> **Activity**:
Copy each line of the data that has "Resource" in it.

> **Excerpted data**:
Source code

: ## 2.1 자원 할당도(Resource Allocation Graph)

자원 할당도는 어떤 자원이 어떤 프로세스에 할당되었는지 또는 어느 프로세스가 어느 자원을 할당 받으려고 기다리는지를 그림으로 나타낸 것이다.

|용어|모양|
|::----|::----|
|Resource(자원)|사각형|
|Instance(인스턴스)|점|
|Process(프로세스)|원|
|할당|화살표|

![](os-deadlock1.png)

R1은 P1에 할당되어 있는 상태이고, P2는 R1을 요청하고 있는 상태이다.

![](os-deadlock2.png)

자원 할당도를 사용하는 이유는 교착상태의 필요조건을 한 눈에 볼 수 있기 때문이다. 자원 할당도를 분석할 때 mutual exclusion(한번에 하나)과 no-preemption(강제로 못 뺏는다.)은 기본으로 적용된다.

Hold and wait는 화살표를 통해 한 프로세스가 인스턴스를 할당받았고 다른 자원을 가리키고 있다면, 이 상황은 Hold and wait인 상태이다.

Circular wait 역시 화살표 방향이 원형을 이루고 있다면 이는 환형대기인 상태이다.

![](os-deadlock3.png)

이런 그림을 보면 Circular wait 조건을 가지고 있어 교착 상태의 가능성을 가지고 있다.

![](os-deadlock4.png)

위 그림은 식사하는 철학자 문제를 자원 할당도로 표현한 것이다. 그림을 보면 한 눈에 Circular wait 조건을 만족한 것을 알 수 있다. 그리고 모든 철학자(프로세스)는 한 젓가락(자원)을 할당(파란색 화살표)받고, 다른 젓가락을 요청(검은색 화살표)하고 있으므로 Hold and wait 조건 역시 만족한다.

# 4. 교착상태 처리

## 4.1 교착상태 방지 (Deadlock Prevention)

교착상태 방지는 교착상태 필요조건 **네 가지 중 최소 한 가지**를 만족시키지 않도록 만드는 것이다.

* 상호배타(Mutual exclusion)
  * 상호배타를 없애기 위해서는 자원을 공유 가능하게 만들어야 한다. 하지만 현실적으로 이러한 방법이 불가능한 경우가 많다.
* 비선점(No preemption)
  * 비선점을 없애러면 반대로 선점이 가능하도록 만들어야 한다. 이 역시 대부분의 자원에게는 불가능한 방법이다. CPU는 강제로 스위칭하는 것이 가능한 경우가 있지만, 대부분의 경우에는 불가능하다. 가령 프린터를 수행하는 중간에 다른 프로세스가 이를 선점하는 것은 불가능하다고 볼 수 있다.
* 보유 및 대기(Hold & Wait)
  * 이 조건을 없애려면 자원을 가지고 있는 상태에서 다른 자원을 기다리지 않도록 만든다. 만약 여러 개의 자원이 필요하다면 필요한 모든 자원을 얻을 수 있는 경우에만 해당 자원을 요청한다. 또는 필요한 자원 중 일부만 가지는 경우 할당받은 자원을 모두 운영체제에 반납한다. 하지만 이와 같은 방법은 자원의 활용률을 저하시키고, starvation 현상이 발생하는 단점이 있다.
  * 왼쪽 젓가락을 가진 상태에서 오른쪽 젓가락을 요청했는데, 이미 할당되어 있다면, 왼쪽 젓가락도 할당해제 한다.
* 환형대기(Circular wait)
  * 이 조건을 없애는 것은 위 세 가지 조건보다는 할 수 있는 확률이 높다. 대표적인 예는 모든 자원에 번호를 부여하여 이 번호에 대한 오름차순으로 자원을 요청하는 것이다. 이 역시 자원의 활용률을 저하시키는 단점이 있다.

> **Response to the exercise**:
: ## 2.1 자원 할당도(Resource Allocation Graph)
|Resource(자원)|사각형|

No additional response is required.